And this is the promise that He has promised us–eternal life. ~ 1 John 2:25, NKJV
Eternal life. Sometimes I think this is an obscure promise—one that is hard to see, hard to comprehend. But I think I’m looking at it wrong when I think that this promised life begins at death. Where does that leave me now?
I love the outdoors and crave adventure. I love the buzz of adrenaline when fear and excitement collide and pulse electrically through my veins. The thrill of challenge sets my heart to a thundering pace lets me know that I’m alive—and not boring. So, I’m sitting here wondering, am I to wait until death to embrace life?
Is the Christian life supposed to resemble that of Rapunzel locked in her tower—waiting for life to begin? Or is there another picture—one that looks to the life after death while embracing the life here and now?
Absolutely!
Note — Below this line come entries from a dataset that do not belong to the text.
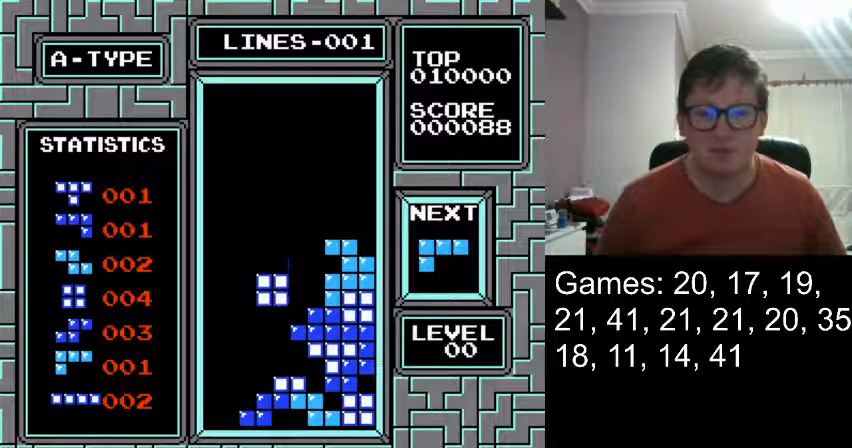
{"buttons": [], "events": [[83, "DPAD_DOWN", "up"]]}
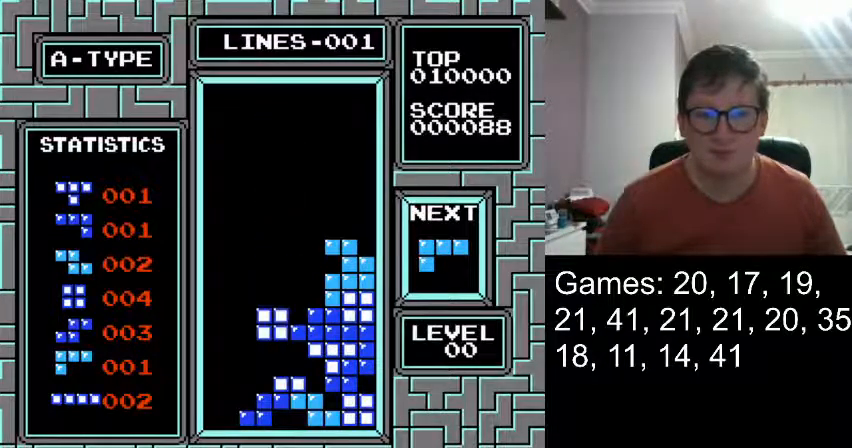
{"buttons": [], "events": []}
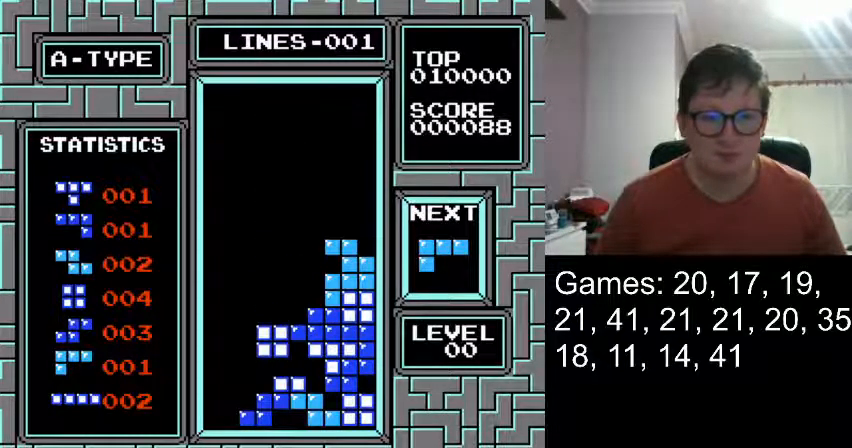
{"buttons": [], "events": []}
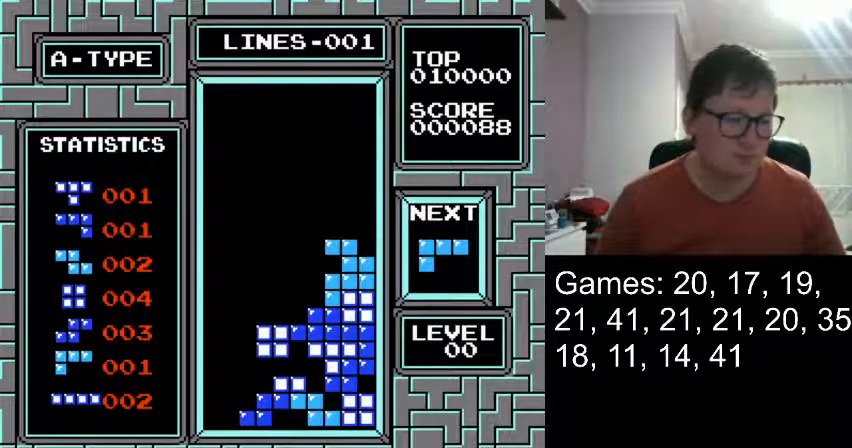
{"buttons": [], "events": [[126, "DPAD_RIGHT", "down"], [459, "DPAD_RIGHT", "up"]]}
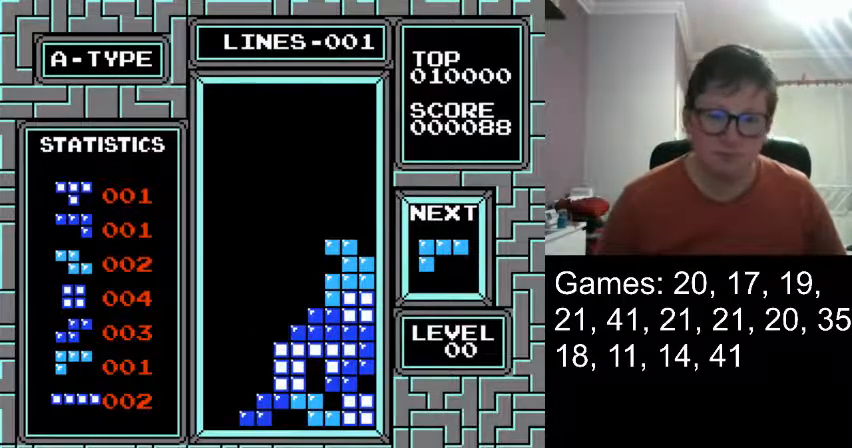
{"buttons": [], "events": []}
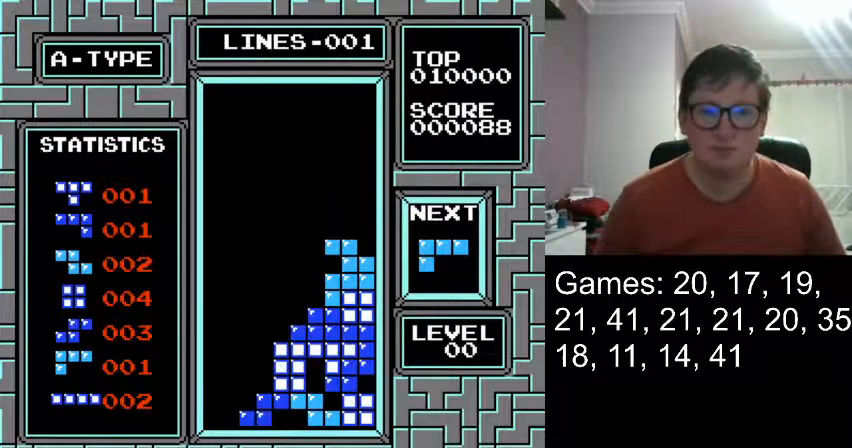
{"buttons": [], "events": []}
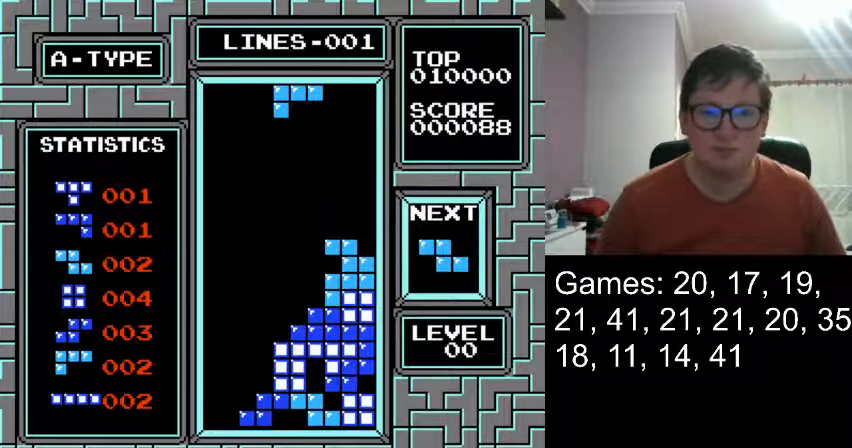
{"buttons": [], "events": []}
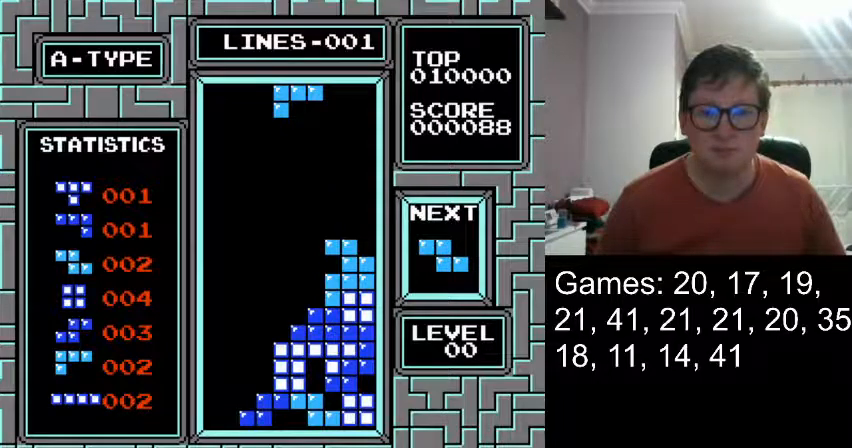
{"buttons": ["DPAD_LEFT"], "events": [[292, "DPAD_LEFT", "down"], [376, "DPAD_LEFT", "up"], [459, "DPAD_LEFT", "down"]]}
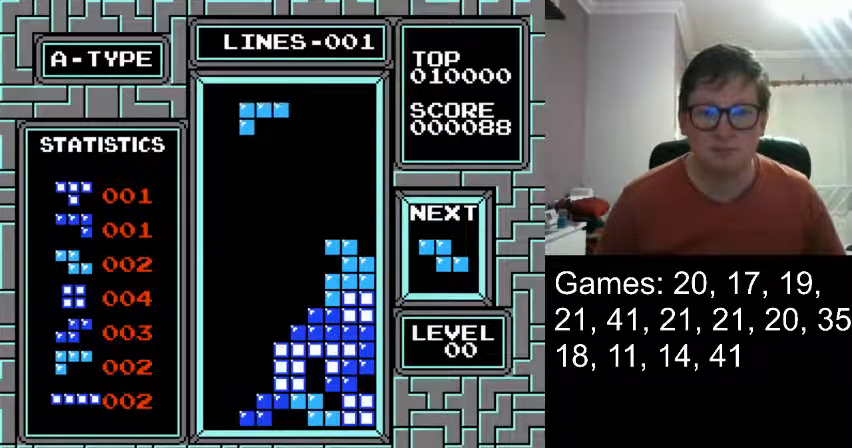
{"buttons": [], "events": [[83, "DPAD_LEFT", "up"], [167, "DPAD_LEFT", "down"], [250, "DPAD_LEFT", "up"], [334, "DPAD_LEFT", "down"], [459, "DPAD_LEFT", "up"]]}
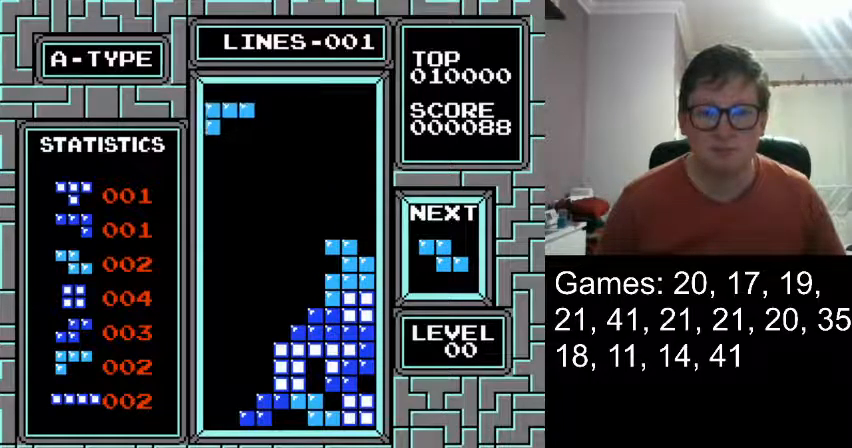
{"buttons": ["DPAD_DOWN"], "events": [[41, "DPAD_DOWN", "down"]]}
It just takes a different definition of death and life.
Death is separation. Physically, it’s the separation of the soul from the body. Spiritually, it’s the separation of the soul from God. So, there’s four combinations:
Option one: spiritually dead, physically alive. A person can walk around this earth, get a job, have kids, and go snowboarding, all while rejecting Christ. Dead while breathing.
Option two: spiritually alive, physically dead. I went to a funeral recently for a vibrant believer, a man who had accepted Christ’s sacrifice for his sins. His soul was separated from his corpse, but alive with God in heaven.
Option three: both spiritually and physically dead. That’s what happens when a car accident or cancer kills you before you’ve asked accepted Jesus’ gift of forgiveness. If you don’t allow him to take your punishment for your sins, you die physically, still responsible for everything you’ve done wrong. And since sin separates you from God, you don’t get to go to heaven, where God is. You have to go to hell. Terrifying.
Option four: physically and spiritually alive. This is what Jen is talking about. I was physically born, squalling and pink, dead in my sins. But, the moment I gave my life to Christ, the moment I allowed him to take the punishment for my sins through his death on the cross – that was the moment I was ‘born’ as a Christian. That’s the moment both kinds of life were mine.
I’m sitting in my office typing a blog. Check. I’m physically alive. My soul is singing with a victory Christ has recently wrought in my personal life. Check. I’m spiritually alive.